Для оценки прогресса Коренев подсчитывал количество выброшенных в яму корыт, но на двадцатом потерял счет и всякое желание что-либо считать по причине бессмысленности. Стало казаться, что смысла нет ни в чем.
В конце трудового дня приходил бригадир, окидывал опытным взглядом кучу, прищуривался и писал в журнал объем выработки – три кубических метра. И двадцать семь сотых. Удивляло, откуда бралась дробная часть. Не иначе как с потолка.
Во время вечернего отдыха бригадир возился с бумажками. Покончив с этим чрезвычайно важным делом, он переодевался в чистое и уходил.
Коренев оставался наедине с мыслями и подолгу ворочался на неудобном лежаке, припоминая прошлую жизнь, словно далекий мираж, в котором он мог выбирать между Ленкой, Тамаркой и подружками Виталика.
#23.
Была в работе и неожиданная положительная сторона. Мозоли приобрели толщину и надежно защищали руки от шершавого древка, а благодаря силовым нагрузкам, он мог махать лопатой целый день, как заведенный, словно рекламный заяц на батарейках.
На удивление, упражнения со снарядом ему понравились, и он решил заняться собственной спортивной формой после побега с фабрики – законного или незаконного.
Приходил к куче Подсыпкин, смотрел, как залихватски Коренев заполняет смолой корыто в три приема.
– Какое неэффективное использование квалифицированных кадров! – возмущался он.
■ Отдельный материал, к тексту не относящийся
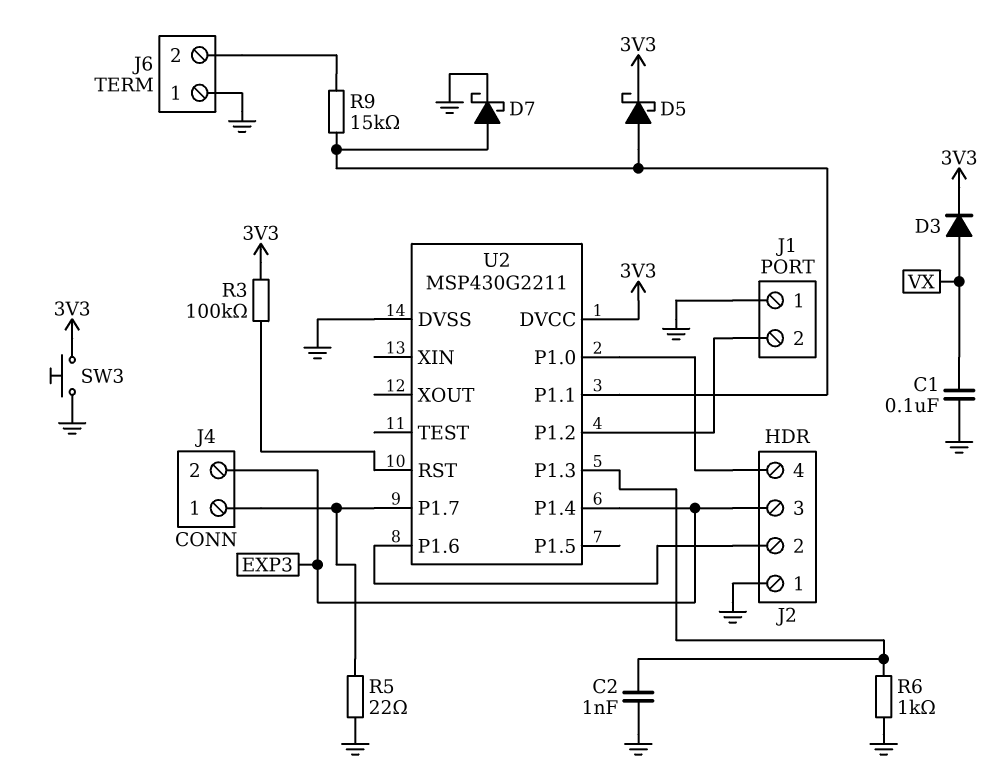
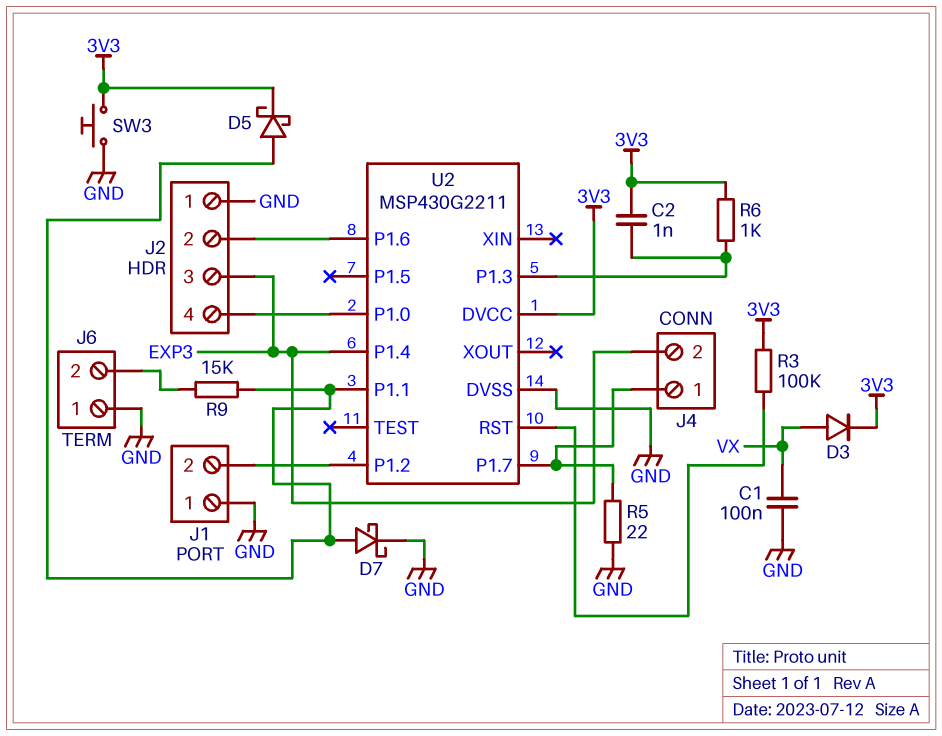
C2: 1nF (GND, U2/P1.3) -> 1nF (3V3, U2/P1.3)
R6: 1k (GND, U2/P1.3) -> 1k (3V3, U2/P1.3)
– Я неквалифицированный, – возражал Коренев. – Я журналист.
– Вам с бумагой и нужно работать! Каждый обязан заниматься своим делом, – сказал Подсыпкин. – Я этого так не оставлю и непременно что-то придумаю!
– А может, не надо? – взмолился Коренев. Он переживал, как бы от помощи не стало худо. Еще обвинят в революционной деятельности, тогда вообще свободы не увидишь.
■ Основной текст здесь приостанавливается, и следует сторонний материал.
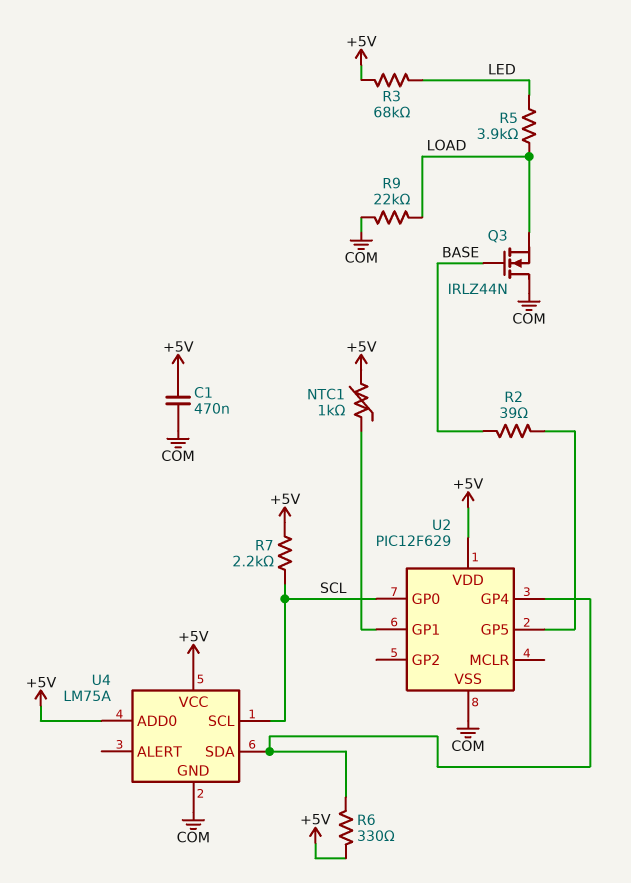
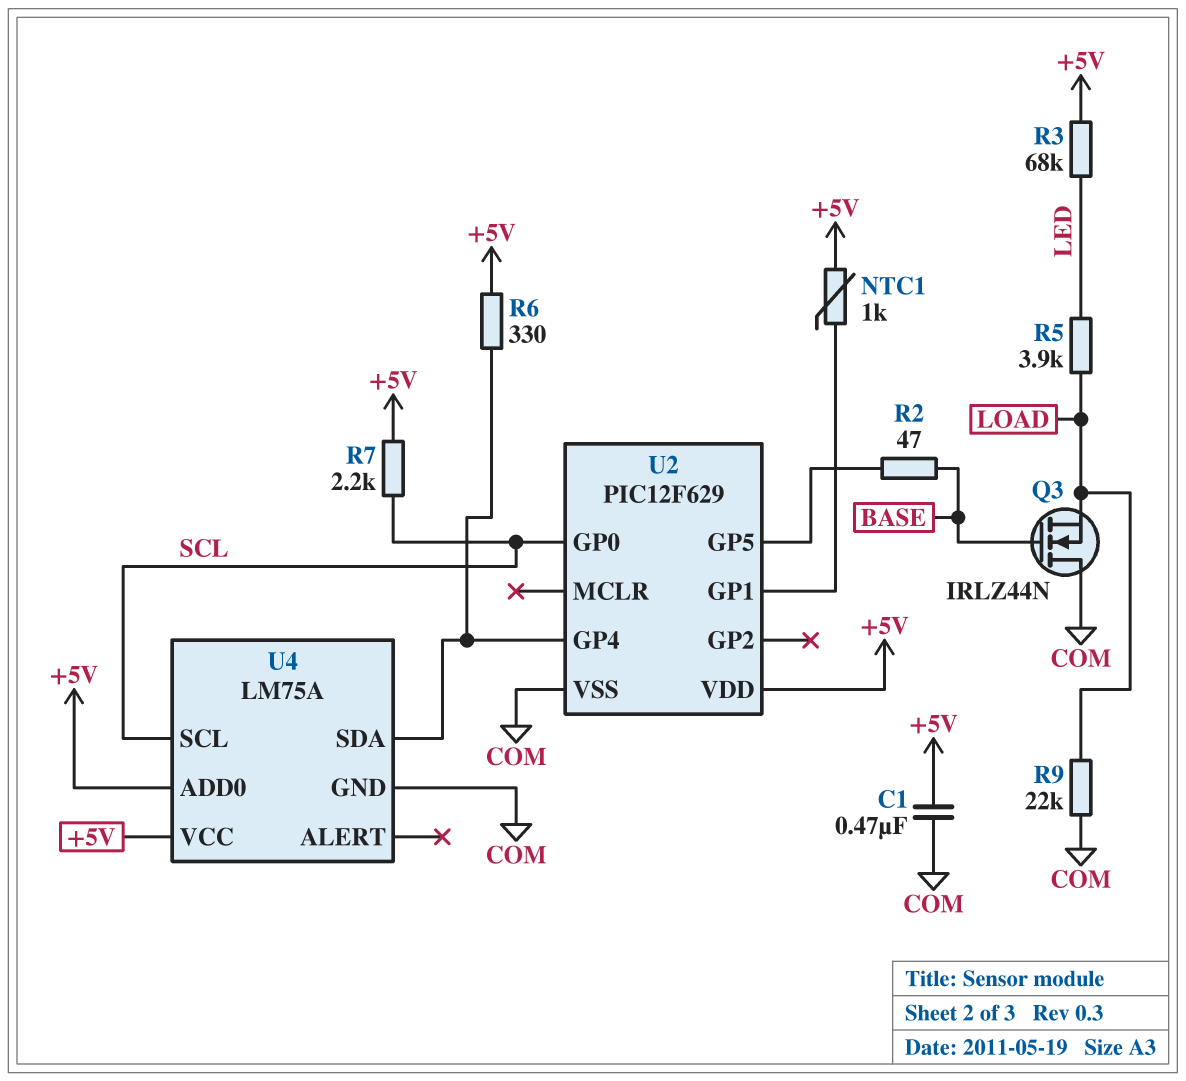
R2: 39 (BASE, U2/GP5) -> 47 (BASE, U2/GP5)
– Не бойтесь, за спрос у нас не бьют. Пока. Но в свете последних тенденций ситуация в любой момент может поменяться в худшую сторону.
Подсыпкин пытался проводить агитационную работу среди прочих работяг. Он зазывал их в «самый честный и независимый профсоюз», но они не прониклись, прогнали его взашей и едва не надавали по хребту лопатой. Подсыпкин печалился, что рабочие не хотят сражаться за соблюдение собственных прав и не желают вливаться в ряды борцов за справедливость.
– Низкая социальная сознательность! Учить и учить этих людей быть свободными! – намекнул он на свою тяжкую долю, состоящую в необходимости жертвовать здоровьем ради всеобщего блага.
Коренев задумался над тем, что Подсыпкин подразумевал под работой с бумагами, и по рассеянности загнал лопату слишком глубоко в тягучую смолистую субстанцию, название которой так и не выяснил. Когда попытал подцепить получившийся кусок, раздался хруст, а следом громкий треск. Некачественный черенок лопнул в руках, оцарапал пальцы и загнал в ладонь занозы. Кроме того, что-то попало в глаз и при каждом опускании верхнего века резало в уголке.
– Живой? – спросил испуганный сосед. Все перестали копать и уставились на обломки черенка.
– В глаз попало, – Коренев моргал до слез и натирал веко рукой.
– Не три, хуже станет! – сказали ему. – Нужно в медпункт идти.
Он ответил, что не имеет ни малейшего понятия, куда идти, и вообще плохо видит. Тогда его взяли под локоть и повели. Он обнаружил, что когда веки закрыты, боль уменьшается, и так и пошел вслепую, направляемый провожатым. Изредка приоткрывал здоровый глаз, чтобы убедиться в отсутствии препятствий на дороге. Саднили ладони, но на них внимания не обращал.
Медпункт оказался неподалеку. Коренева завели в кабинет, выгнали провожающего и приступили к процедурам.
– Какой глаз? Веко?
– Левый. Верхнее.
– Сейчас сделаем. Ага, вот мы ее… – медсестра одной рукой проводила манипуляции, а другой удерживала голову. Запах фиалковых духов ударил в нос.
После не совсем приятных мгновений, Коренев проморгался.
– Кажется, помогло, – проговорил неуверенно. Глаз не резало, но ощущение дискомфорта оставалось.
– Вот и отлично, – тихо сказала медсестра с биркой «Алина». – Я вам капли закапаю для профилактики. Пару капель и станет легче. Где же вас так угораздило?
– Ветром надуло, – соврал он, не желая признаваться, что в чине чернорабочего выгребает лопатой грязь из кучи.